-- EXCERPT PROVIDED follows --

To our knowledge, this study is one of the first comparing the effects of IPC measures to a period within which IPC interventions for patients at high risk of colonization or infection with CRE were completely lacking, providing unique and valuable insights into the impact of IPC measures for control of CRE.

Implementation of IPC measures led to a significant reduction of overall and ICU-acquired CRKP cases within the first intervention period. Yet, no further significant effect in reduction was achieved when comparing the modified intervention period to standard IPC, implying a maintenance of a plateauing lower incidence of CRKP. In line, several studies conducted in countries with a higher prevalence of CRKP as compared to China similarly reported a decrease of CRKP-incidence when enhanced infection control measures in hospitals were introduced (10,11). Nevertheless, there seems to be a limitation in efficacy of IPC when CRKP-incidence has reached an endemic scope, wherein implementing more stringent measures in the in-hospital setting does not result in further decrease. Given the persisting rate of CRKP within the community and as well in long-term healthcare facilities (LTHF), a consecutive stable rate of hospital admissions of asymptomatic carriers of CRKP is being sustained (12,13). Schwaber et al. therefore even concluded that eradication of CRKP might not be achievable, suggesting to limit the efforts of IPC measures to containment of outbreaks (12). In a recently published review on the global spread of CRE in the community, a high variability in community-acquired infections or community-onset CRE ranging from 7.7% to 29.5% was reported, yet data was scarce and community-acquired infections were frequently healthcare-associated, limiting its validity (14). Community-based interventions such as improvement of hygiene, sanitation, wastewater management, farming and veterinary medication, as well as reasonable implementation of IPC interventions in LTHF seem to be needed to be introduced simultaneously to accomplish additional success in controlling CRE (15). Still it remains questionable whether in the study by Li et al., CRKP were community- or hospital-acquired. Considering the similarity of the 13 collected and analysed CRKP blaKPC-2 ST11 strains within the follow-up period, in-hospital transmission seems to be more likely. Based on this assumption it might have been interesting to look into environmental transmission of CRKP, as establishment of silent reservoirs, such as cushions, mattresses, endoscopes, sinks and wastewater plumbing fixtures, has been proposed as an important driver of transmission of CRKP (16).

-- EXCERPT PROVIDED concluded --
-- DATA PROVIDED follows --

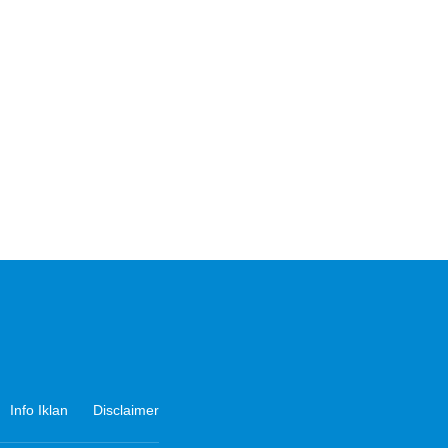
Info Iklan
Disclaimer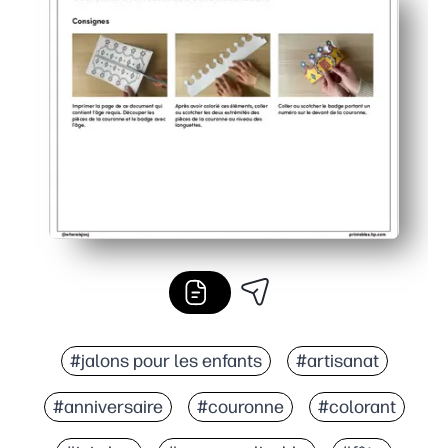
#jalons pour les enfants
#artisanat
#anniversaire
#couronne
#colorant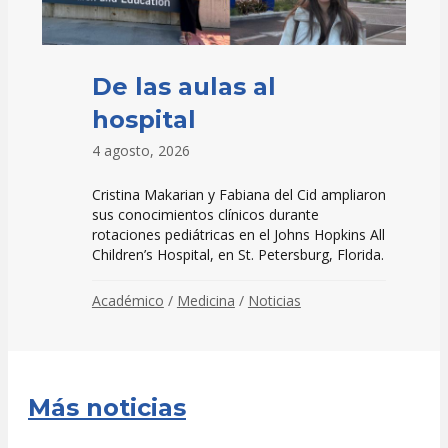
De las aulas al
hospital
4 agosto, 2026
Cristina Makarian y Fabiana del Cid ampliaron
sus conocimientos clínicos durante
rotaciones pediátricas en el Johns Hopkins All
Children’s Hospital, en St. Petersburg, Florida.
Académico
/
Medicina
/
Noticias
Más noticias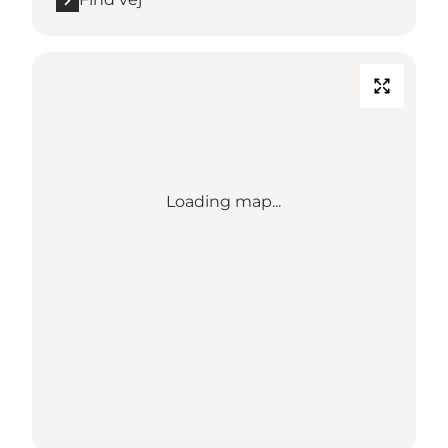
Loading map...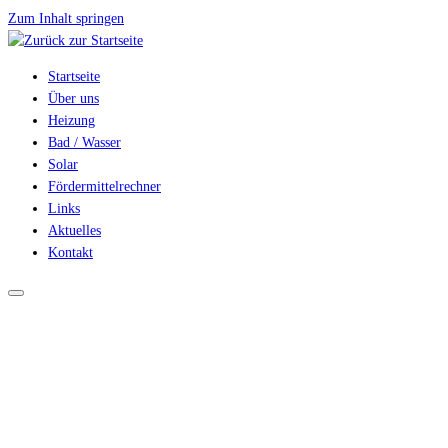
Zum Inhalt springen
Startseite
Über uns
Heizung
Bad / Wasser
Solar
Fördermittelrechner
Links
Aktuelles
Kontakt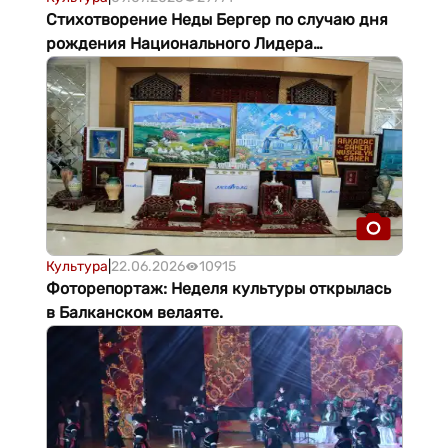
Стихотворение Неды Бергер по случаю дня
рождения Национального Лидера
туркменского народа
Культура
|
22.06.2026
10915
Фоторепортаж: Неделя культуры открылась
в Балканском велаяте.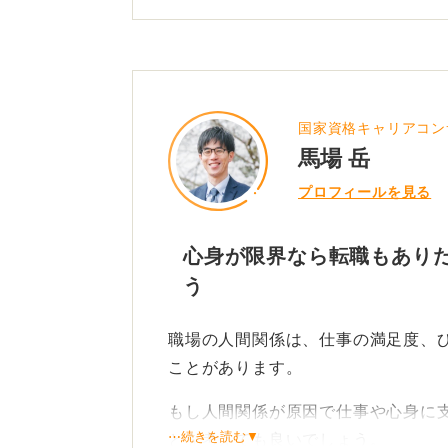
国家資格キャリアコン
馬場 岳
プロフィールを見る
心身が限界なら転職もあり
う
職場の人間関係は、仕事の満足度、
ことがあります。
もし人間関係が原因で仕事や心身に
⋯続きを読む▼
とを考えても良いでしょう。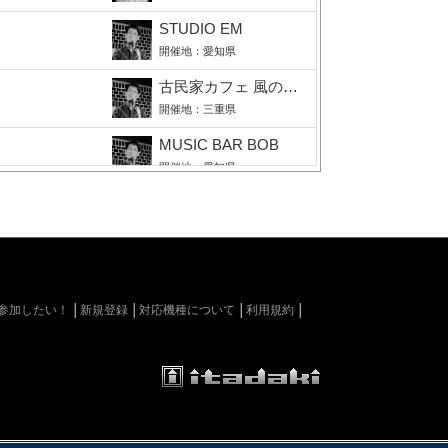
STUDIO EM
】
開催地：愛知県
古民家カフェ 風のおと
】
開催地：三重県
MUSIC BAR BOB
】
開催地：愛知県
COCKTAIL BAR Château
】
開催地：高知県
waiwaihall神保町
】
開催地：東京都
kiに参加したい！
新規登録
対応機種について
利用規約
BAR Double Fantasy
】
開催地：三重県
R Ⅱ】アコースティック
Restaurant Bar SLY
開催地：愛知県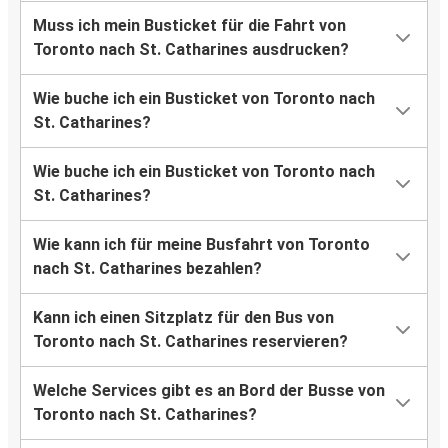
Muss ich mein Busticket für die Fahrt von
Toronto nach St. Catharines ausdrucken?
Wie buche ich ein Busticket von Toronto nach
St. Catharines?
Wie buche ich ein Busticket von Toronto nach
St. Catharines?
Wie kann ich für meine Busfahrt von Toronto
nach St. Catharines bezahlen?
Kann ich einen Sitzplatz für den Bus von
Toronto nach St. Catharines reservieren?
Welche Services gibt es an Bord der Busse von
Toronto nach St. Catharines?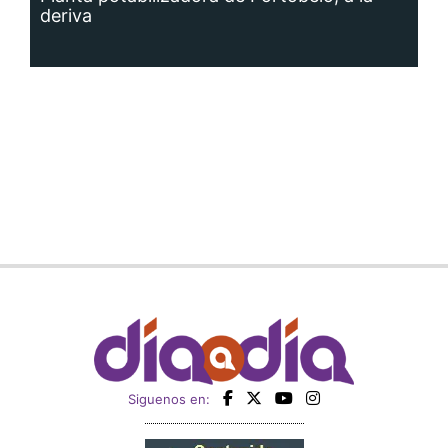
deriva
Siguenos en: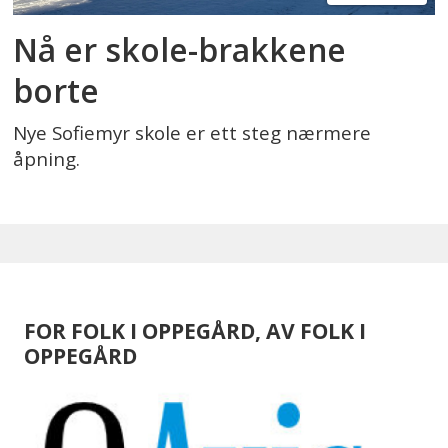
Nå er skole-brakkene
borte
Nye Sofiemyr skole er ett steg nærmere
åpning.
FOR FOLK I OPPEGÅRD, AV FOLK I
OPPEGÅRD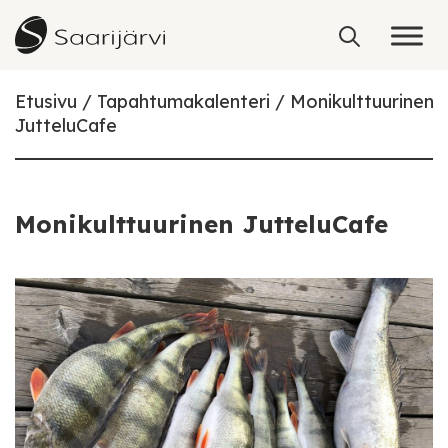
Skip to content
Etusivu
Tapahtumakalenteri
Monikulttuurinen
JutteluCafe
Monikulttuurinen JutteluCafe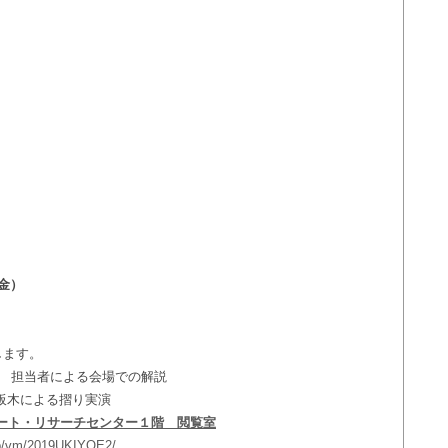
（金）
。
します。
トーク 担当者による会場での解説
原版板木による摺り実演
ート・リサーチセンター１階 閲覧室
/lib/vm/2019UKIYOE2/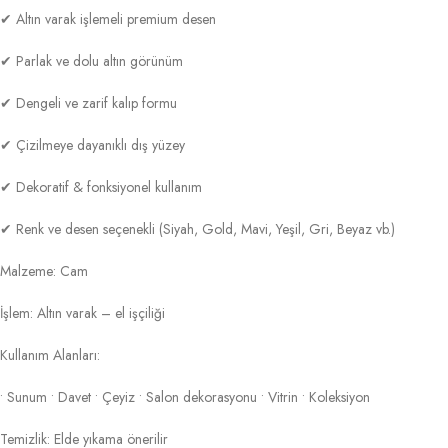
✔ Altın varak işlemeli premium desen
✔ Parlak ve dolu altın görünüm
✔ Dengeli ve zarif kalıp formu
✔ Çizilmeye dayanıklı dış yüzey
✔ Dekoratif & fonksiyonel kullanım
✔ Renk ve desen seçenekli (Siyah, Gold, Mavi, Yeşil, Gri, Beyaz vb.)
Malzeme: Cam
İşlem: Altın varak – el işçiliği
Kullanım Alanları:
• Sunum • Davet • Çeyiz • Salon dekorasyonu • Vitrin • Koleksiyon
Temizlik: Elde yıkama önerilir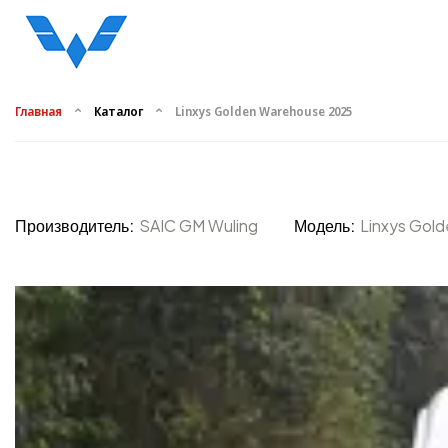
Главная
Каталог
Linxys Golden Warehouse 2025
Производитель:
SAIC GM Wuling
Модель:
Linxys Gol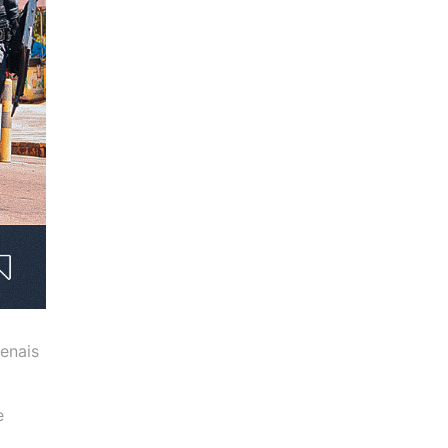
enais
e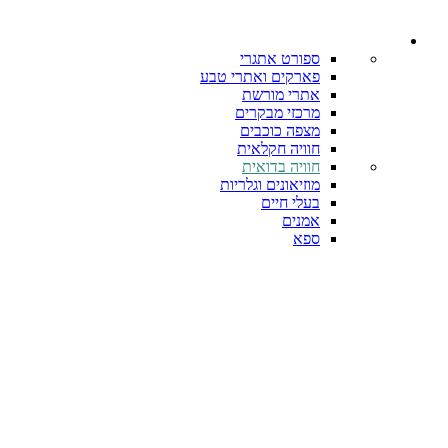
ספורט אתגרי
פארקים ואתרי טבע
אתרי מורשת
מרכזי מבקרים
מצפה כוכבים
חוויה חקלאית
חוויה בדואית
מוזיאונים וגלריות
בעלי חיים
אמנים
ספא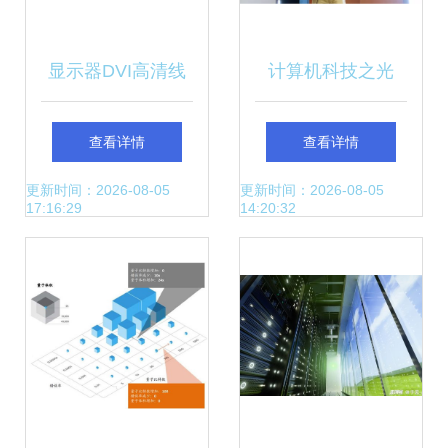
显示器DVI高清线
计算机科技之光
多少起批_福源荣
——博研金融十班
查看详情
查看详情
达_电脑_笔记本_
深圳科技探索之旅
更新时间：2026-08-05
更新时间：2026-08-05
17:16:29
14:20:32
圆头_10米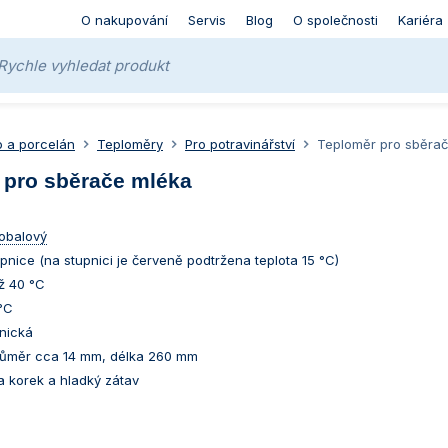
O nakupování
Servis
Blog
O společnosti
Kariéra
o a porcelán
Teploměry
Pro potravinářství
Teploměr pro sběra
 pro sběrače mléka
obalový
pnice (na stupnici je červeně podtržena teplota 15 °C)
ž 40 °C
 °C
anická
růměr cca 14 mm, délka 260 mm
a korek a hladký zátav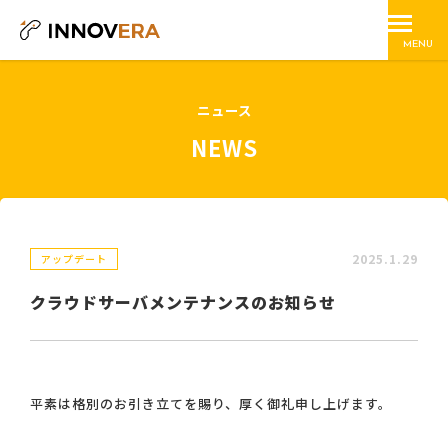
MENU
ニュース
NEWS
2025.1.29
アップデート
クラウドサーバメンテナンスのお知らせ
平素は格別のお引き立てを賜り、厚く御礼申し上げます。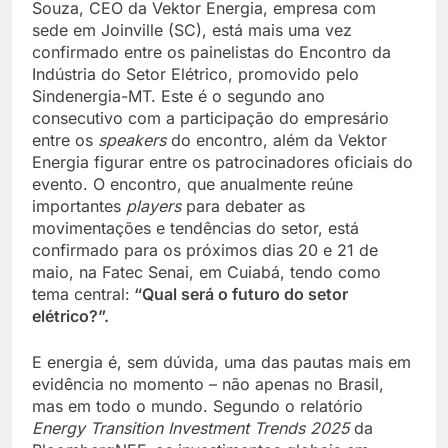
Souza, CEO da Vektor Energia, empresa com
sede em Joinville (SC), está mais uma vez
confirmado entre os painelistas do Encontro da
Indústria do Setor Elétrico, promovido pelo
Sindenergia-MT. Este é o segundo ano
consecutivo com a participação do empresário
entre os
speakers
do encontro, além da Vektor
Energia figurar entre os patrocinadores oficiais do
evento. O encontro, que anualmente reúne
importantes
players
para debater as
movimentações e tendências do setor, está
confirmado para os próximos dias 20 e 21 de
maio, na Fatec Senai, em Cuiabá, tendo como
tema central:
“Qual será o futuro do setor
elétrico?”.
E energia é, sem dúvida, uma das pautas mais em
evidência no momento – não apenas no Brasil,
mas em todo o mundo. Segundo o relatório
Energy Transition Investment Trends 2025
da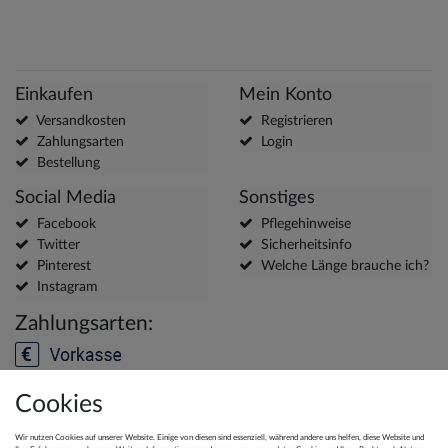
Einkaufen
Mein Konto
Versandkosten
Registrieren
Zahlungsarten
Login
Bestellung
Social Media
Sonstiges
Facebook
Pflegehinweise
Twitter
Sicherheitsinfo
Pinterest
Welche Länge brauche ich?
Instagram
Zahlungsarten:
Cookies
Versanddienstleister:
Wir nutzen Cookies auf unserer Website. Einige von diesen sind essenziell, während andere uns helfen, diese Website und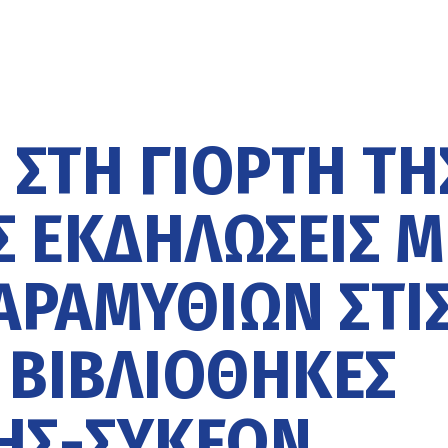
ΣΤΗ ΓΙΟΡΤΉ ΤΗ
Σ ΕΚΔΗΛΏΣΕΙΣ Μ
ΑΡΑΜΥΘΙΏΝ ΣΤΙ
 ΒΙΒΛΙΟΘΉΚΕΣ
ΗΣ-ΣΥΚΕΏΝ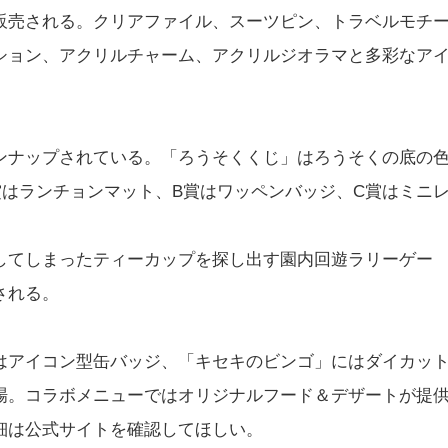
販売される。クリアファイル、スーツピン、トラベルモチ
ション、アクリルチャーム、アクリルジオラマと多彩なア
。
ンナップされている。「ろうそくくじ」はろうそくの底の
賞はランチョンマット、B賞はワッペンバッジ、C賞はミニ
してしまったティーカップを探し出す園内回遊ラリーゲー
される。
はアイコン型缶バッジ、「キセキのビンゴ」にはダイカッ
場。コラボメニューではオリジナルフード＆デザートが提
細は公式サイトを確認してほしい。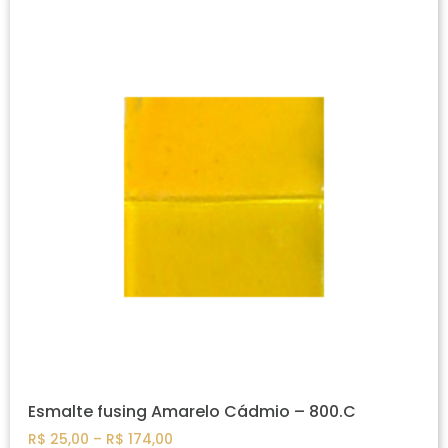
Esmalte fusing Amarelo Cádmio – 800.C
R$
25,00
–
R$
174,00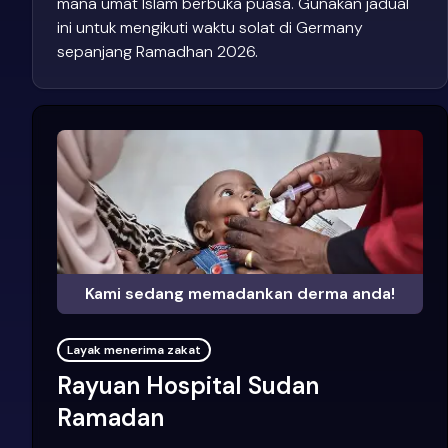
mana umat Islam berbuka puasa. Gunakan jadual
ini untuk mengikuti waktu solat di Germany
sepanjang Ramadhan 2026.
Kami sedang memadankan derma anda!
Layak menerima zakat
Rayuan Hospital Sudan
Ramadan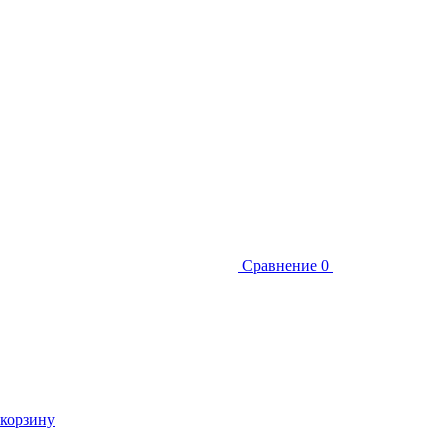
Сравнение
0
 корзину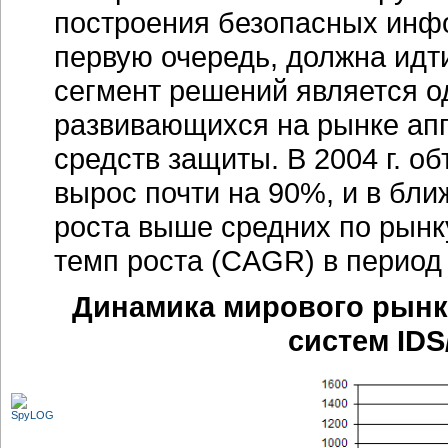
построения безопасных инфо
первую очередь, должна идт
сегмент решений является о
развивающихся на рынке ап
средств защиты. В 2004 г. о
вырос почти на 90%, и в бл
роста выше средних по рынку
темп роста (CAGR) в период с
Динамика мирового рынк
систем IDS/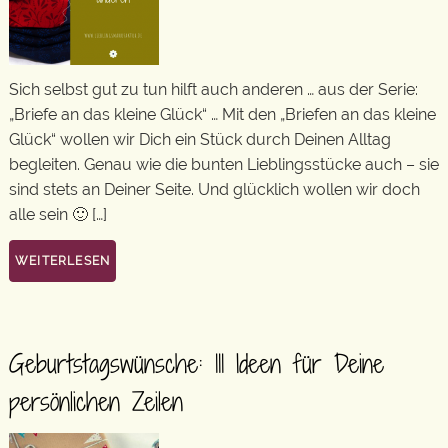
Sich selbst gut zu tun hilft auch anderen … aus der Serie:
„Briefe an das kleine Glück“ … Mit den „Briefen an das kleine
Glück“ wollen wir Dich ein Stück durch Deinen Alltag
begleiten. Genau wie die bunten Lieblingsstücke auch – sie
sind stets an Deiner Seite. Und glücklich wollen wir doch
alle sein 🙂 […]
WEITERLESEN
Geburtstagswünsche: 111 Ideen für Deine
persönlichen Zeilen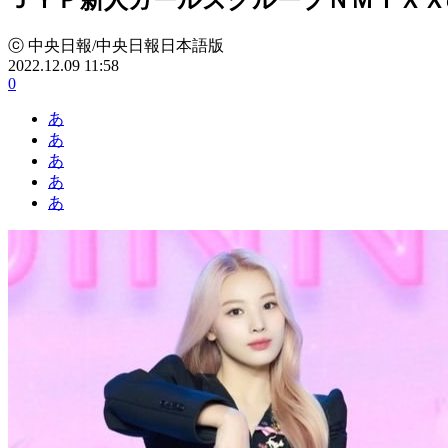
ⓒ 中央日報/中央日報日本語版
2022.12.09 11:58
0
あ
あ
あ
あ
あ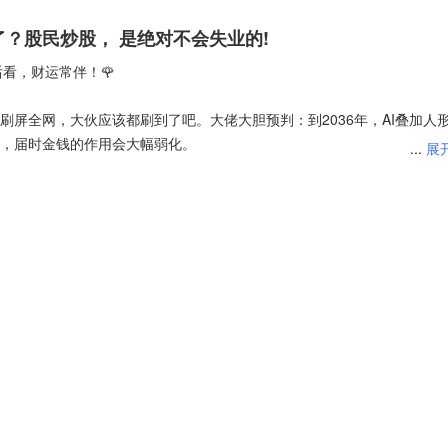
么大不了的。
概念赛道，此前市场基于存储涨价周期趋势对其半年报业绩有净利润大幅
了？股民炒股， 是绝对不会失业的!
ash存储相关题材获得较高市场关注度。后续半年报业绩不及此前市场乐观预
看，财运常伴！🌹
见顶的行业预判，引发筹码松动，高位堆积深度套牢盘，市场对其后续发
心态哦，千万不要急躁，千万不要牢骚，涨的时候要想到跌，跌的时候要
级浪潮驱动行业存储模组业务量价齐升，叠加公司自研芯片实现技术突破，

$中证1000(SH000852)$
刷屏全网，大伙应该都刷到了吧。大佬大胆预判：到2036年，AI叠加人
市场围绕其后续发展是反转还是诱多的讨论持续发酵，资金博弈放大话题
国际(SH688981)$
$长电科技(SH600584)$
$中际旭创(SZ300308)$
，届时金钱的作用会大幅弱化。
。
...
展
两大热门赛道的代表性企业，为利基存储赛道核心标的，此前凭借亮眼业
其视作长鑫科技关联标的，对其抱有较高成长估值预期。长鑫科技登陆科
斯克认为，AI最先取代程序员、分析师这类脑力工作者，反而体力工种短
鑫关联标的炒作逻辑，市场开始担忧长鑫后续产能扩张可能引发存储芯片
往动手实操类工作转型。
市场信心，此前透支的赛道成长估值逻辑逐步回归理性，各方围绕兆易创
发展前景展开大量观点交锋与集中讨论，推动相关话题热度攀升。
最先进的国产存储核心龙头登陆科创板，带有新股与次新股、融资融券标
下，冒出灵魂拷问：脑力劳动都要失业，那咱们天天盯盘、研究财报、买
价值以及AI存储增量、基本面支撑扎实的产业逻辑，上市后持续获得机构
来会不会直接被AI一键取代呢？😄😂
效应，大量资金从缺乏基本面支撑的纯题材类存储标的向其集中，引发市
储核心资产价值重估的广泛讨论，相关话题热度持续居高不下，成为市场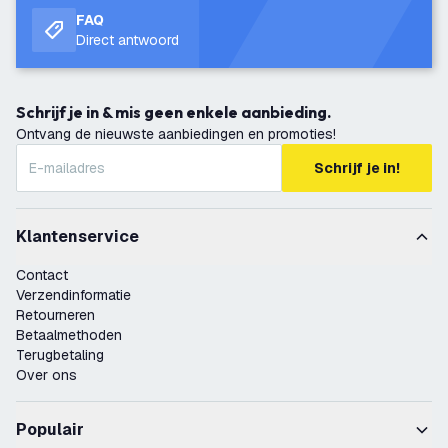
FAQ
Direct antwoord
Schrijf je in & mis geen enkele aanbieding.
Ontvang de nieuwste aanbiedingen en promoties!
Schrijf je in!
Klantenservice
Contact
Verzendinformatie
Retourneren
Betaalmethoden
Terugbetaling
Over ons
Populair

-- DATA PROVIDED concluded --

**PROMPT 1**. According to the passage on CRKP control, why does in-hospital transmission seem more likely in the study by Li et al.? Answer in one to three sentences.
**PROMPT 2**.
Answer these questions from the passage on CRKP control:
(a) Which CRKP cases dropped significantly within the first intervention period?
(b) What did Schwaber et al. suggest limiting the efforts of IPC measures to?
(c) What range of community-acquired infections or community-onset CRE did the recent review report?

**YOUR RESPONSE 1**. The 13 CRKP blaKPC-2 ST11 strains that were collected and analysed within the follow-up period were similar. That similarity makes in-hospital transmission seem more likely.

**YOUR RESPONSE 2**.
(a) Overall and ICU-acquired CRKP cases.
(b) Containment of outbreaks.
(c) 7.7% to 29.5%.